Supplied records
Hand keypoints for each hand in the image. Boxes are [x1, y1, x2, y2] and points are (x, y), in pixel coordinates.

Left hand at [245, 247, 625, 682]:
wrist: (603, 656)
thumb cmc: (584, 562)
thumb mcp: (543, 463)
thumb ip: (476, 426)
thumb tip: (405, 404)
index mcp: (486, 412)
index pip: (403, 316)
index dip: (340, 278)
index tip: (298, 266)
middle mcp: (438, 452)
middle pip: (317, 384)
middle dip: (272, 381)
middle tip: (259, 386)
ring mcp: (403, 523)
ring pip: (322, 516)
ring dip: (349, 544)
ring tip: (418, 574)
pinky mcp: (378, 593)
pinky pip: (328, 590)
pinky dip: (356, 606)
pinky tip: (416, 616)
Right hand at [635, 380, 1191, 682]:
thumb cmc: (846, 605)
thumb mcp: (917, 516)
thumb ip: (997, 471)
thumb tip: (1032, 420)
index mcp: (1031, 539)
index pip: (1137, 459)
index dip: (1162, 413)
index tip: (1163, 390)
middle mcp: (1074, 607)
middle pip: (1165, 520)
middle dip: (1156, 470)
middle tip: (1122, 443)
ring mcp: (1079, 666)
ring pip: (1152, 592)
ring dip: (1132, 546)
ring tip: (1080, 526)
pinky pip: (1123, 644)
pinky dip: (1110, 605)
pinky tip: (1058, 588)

Work instruction
Each line from the one that includes "pinky mcp: (378, 593)" down to the close of the records above is to be given again exactly, and no other line is to appear.

Result
pinky mcp: (378, 593)
pinky pip: (328, 590)
pinky dip: (356, 606)
pinky tip: (416, 616)
Right hand at [635, 380, 1191, 682]:
thumb cmc: (846, 605)
thumb mcp: (917, 516)
thumb ip: (997, 471)
thumb tip: (1032, 420)
index mcp: (1031, 539)
index pip: (1137, 459)
index dip: (1162, 413)
index tip: (1163, 390)
middle mcp: (1074, 607)
middle pip: (1165, 520)
middle dip: (1156, 470)
middle tip: (1122, 443)
ring mcp: (1079, 666)
ring pip: (1152, 592)
ring dip: (1132, 546)
ring tip: (1080, 526)
pinky pip: (1123, 644)
pinky dip: (1110, 605)
pinky tip: (1058, 588)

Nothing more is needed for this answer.